Differentiate through SGD Step

Andrea_Rosasco · November 12, 2020, 3:15pm

I need the gradient to flow back through a previous update step but the SGD step method is decorated with the no_grad property and executes the operation in-place.

I tried to do that manually but if I use tensor.add_ to modify the model parameter I get RuntimeError: a leaf Variable that requires grad is being used in an in-place operation

How can I do that?

albanD · November 12, 2020, 4:53pm

Hi,

If you do new_param = old_param + lr * grad then it will be properly differentiable.

Note that if you try ot work with torch.nn though, the nn.Parameter can only be leafs (and so cannot have history). So you won’t be able to use them here.
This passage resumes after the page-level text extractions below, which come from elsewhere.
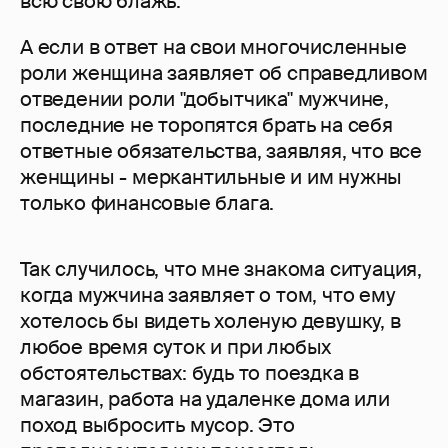
всю свою блажь.
А если в ответ на свои многочисленные
роли женщина заявляет об справедливом
отведении роли "добытчика" мужчине,
последние не торопятся брать на себя
ответные обязательства, заявляя, что все
женщины - меркантильные и им нужны
только финансовые блага.
Так случилось, что мне знакома ситуация,
когда мужчина заявляет о том, что ему
хотелось бы видеть холеную девушку, в
любое время суток и при любых
обстоятельствах: будь то поездка в
магазин, работа на удаленке дома или
поход выбросить мусор. Это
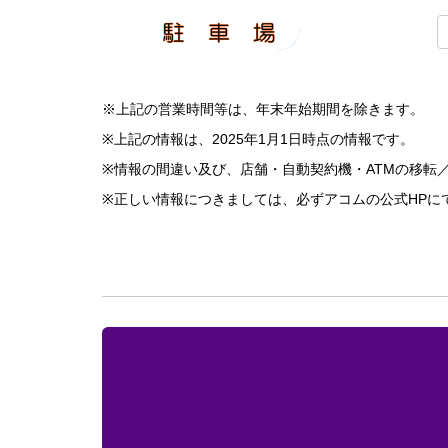
※上記の営業時間等は、年末年始期間を除きます。
※上記の情報は、2025年1月1日時点の情報です。
※情報の間違い及び、店舗・自動契約機・ATMの移転
※正しい情報につきましては、必ずアコムの公式HPに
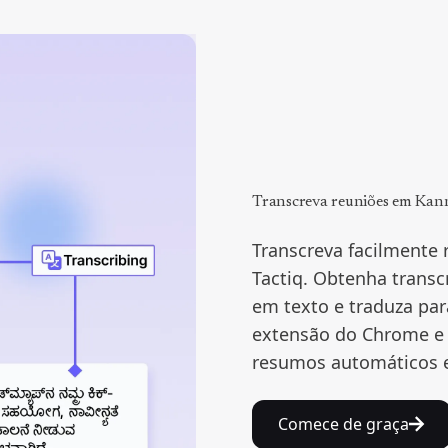
Transcreva reuniões em Kan
Transcreva facilmente
Tactiq. Obtenha transc
em texto e traduza pa
extensão do Chrome e 
resumos automáticos e 
Comece de graça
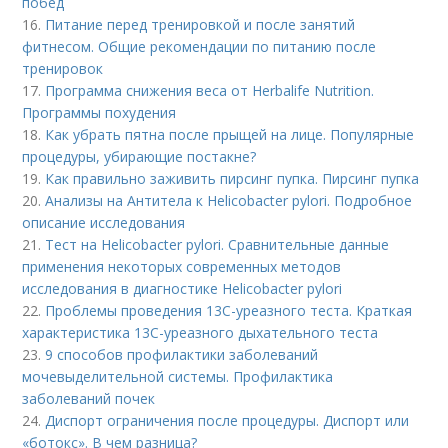
побед
16.
Питание перед тренировкой и после занятий
фитнесом. Общие рекомендации по питанию после
тренировок
17.
Программа снижения веса от Herbalife Nutrition.
Программы похудения
18.
Как убрать пятна после прыщей на лице. Популярные
процедуры, убирающие постакне?
19.
Как правильно заживить пирсинг пупка. Пирсинг пупка
20.
Анализы на Антитела к Helicobacter pylori. Подробное
описание исследования
21.
Тест на Helicobacter pylori. Сравнительные данные
применения некоторых современных методов
исследования в диагностике Helicobacter pylori
22.
Проблемы проведения 13С-уреазного теста. Краткая
характеристика 13С-уреазного дыхательного теста
23.
9 способов профилактики заболеваний
мочевыделительной системы. Профилактика
заболеваний почек
24.
Диспорт ограничения после процедуры. Диспорт или
«ботокс». В чем разница?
Andrea_Rosasco · November 12, 2020, 6:12pm

Hi, thanks for replying
Ok, it’s clear but let’s say I’ve defined a ConvNet (because that’s what I did) using some torch.nn classes (Conv2d, etc.), how can I do that?

I figure I can modify all the parameters just by iterating model.parameters() and doing the upgrade on each of them, but then how do I “put” them inside a functioning model?

I feel like there should be an easy solution because everyone who’s doing meta-learning would face the same problem I’m facing right now (I may be wrong, I don’t actually know much about meta-learning but I know optimization-based algorithm often involved differentiating through an inner training).

albanD · November 12, 2020, 8:02pm

Hi,

Unfortunately there isn’t as the nn.Module is by design, not functional.
I woudl advise using a library like https://github.com/facebookresearch/higher that handles all of that for you (and provide differentiable version of the pytorch optimizers as well).

Andrea_Rosasco · November 13, 2020, 9:26am

Thank you, I’ll check that out. I guess that’s what I actually need.
Just some other questions out of curiosity:

What does functional mean in this context?
Why isn’t nn.Module functional?
Will this problem be addressed in a future release?

albanD · November 13, 2020, 2:44pm

What does functional mean in this context?

It means that you don’t have side effects. In particular, you take the parameters as an input to the function instead of automatically capturing them from the state of the nn.Module

Why isn’t nn.Module functional?

Because when you do mod(inp) it uses a lot of Parameters that are not in the function inputs.

Will this problem be addressed in a future release?

This is something we have in mind yes: transform any nn.Module into a function that takes the Parameters as input. But there are quite a few details to clarify there and it is not done yet.